§ Text section:
□ □ □
Creating Rusalka, Opera-To-Go's Production Opens Sat

I wrote this about my most recent set design for Dvorak's Rusalka.  The show opens this Saturday and runs for two weekends.  Find out more info about tickets and such at operatogo.net and please come out and see the show!!

Rusalka's scale model was created using chipboard, foamcore, fabric and wire.
“So it’s a Czech fairy tale, with a lake onstage, three acts, two scene changes, oh, also there will be puppets.”
And with those words from William Todd Hunt, artistic director of Opera To Go, I was signed up for the set design of their latest operatic feat, “Rusalka,” which opens this Saturday evening at Thunder Mountain High School.
Dvorak’s “Rusalka” toys with the same plotline as Hans Christian Anderson’s “The Little Mermaid,” so immediately my mind fluttered to dancing crab puppets, sparkly tridents in pools of water onstage and nasty purple witches leaking ink everywhere. Whoops, too many cartoons as research for me. But just like every craft project I tackle, when creating this set design I had a few basic tricks up my sleeve to keep me steered in the right direction (and away from dancing crabs).
□ □ □
§ Work order 1: In the Rusalka set design text, where does the production open this Saturday evening?
The records that follow have no connection to the Rusalka set design text.
□ □ □
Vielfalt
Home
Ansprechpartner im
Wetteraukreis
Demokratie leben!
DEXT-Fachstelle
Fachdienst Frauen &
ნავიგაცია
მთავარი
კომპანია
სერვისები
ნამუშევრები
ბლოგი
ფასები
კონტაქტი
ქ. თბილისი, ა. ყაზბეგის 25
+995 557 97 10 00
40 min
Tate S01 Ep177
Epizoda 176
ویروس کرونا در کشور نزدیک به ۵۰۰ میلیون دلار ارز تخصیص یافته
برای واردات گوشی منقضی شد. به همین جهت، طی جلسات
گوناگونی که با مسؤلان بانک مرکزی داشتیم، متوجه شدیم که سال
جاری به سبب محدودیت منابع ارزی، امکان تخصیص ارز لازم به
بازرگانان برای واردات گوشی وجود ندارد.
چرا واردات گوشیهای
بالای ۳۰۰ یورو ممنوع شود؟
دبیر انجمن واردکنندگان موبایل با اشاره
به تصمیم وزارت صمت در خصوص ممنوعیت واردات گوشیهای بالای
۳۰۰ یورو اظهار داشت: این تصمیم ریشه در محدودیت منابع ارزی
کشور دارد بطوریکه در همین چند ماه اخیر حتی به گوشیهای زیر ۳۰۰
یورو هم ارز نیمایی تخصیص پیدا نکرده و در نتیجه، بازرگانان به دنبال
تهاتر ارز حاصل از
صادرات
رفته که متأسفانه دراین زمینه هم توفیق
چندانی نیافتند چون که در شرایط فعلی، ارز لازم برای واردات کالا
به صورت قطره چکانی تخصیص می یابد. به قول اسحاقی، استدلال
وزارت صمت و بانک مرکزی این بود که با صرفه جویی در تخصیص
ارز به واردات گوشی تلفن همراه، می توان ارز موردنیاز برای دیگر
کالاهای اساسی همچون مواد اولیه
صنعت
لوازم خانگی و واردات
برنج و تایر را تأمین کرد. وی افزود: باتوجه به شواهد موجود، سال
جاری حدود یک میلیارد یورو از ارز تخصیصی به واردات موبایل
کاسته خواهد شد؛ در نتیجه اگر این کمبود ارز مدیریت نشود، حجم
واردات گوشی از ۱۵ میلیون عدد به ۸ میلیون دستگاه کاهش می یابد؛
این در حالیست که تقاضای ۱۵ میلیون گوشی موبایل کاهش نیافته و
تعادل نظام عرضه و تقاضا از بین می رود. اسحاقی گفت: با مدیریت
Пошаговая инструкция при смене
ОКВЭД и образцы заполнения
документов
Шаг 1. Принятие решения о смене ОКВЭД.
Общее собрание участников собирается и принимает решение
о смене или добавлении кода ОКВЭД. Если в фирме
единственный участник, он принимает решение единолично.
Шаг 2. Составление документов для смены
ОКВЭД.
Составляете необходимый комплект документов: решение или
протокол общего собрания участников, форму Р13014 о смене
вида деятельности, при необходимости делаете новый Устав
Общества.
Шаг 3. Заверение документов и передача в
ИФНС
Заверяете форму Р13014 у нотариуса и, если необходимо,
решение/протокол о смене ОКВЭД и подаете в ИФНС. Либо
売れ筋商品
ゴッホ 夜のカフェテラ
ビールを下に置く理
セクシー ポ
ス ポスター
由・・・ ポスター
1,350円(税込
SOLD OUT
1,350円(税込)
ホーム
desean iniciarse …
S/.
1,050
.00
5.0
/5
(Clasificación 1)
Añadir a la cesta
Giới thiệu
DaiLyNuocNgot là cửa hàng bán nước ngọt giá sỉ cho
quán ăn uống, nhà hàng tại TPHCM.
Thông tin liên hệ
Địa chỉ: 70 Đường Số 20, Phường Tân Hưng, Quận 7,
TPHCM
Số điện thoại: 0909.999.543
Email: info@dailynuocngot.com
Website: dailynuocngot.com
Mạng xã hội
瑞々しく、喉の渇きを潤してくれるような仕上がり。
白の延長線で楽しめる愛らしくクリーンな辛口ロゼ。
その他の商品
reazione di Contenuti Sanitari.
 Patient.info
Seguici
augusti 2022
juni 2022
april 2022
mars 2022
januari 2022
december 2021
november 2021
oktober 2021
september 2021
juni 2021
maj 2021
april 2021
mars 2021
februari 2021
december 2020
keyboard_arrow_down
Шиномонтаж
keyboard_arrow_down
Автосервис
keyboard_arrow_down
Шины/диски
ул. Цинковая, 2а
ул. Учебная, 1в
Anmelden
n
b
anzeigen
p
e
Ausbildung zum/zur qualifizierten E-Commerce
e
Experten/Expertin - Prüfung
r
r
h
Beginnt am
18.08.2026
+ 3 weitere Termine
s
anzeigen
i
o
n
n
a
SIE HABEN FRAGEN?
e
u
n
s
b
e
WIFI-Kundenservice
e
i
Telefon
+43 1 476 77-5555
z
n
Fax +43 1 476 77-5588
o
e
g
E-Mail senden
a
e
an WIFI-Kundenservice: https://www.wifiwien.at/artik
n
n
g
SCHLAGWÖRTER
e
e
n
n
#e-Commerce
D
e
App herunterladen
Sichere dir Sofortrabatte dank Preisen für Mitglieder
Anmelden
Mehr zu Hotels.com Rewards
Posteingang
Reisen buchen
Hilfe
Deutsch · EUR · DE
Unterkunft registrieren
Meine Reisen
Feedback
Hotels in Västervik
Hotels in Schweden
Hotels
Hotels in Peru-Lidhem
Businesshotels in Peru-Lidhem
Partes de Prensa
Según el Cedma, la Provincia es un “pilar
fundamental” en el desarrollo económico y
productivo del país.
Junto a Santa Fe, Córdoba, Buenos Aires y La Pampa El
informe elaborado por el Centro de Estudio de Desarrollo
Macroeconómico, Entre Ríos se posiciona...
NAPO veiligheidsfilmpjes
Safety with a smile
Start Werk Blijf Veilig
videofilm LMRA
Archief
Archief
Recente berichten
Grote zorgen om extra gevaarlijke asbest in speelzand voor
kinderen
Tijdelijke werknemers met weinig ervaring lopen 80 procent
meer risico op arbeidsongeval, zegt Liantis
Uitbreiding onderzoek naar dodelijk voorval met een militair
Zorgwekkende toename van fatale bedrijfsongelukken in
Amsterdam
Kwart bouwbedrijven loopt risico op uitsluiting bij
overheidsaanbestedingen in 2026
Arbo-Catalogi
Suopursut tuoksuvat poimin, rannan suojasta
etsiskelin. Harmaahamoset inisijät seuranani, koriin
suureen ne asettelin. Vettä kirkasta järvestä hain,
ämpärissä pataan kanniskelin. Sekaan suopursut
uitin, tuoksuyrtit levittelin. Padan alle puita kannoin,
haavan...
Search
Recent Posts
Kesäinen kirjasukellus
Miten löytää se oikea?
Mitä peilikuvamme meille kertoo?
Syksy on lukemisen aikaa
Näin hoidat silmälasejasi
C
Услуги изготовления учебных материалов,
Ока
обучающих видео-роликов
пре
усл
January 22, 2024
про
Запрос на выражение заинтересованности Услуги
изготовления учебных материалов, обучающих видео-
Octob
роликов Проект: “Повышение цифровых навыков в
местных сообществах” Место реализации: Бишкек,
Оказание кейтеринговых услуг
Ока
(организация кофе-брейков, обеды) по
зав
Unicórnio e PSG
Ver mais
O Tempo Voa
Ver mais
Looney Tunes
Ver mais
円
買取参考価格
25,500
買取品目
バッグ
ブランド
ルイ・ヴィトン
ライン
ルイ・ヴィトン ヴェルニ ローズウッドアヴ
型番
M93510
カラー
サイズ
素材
□ □ □
§ Work order 2: Convert the lines of the records, from the first line of the records through the line that contains "برای واردات گوشی منقضی", inclusive, into a numbered list. Omit any blank lines.

§ Written response 1: At Thunder Mountain High School.

§ Written response 2:
1. Vielfalt
2. Home
3. Ansprechpartner im
4. Wetteraukreis
5. Demokratie leben!
6. DEXT-Fachstelle
7. Fachdienst Frauen &
8. ნავიგაცია
9. მთავარი
10. კომპანია
11. სერვისები
12. ნამუშევრები
13. ბლოგი
14. ფასები
15. კონტაქტი
16. ქ. თბილისი, ა. ყაზბეგის 25
17. +995 557 97 10 00
18. 40 min
19. Tate S01 Ep177
20. Epizoda 176
21. ویروس کرونا در کشور نزدیک به ۵۰۰ میلیون دلار ارز تخصیص یافته
22. برای واردات گوشی منقضی شد. به همین جهت، طی جلسات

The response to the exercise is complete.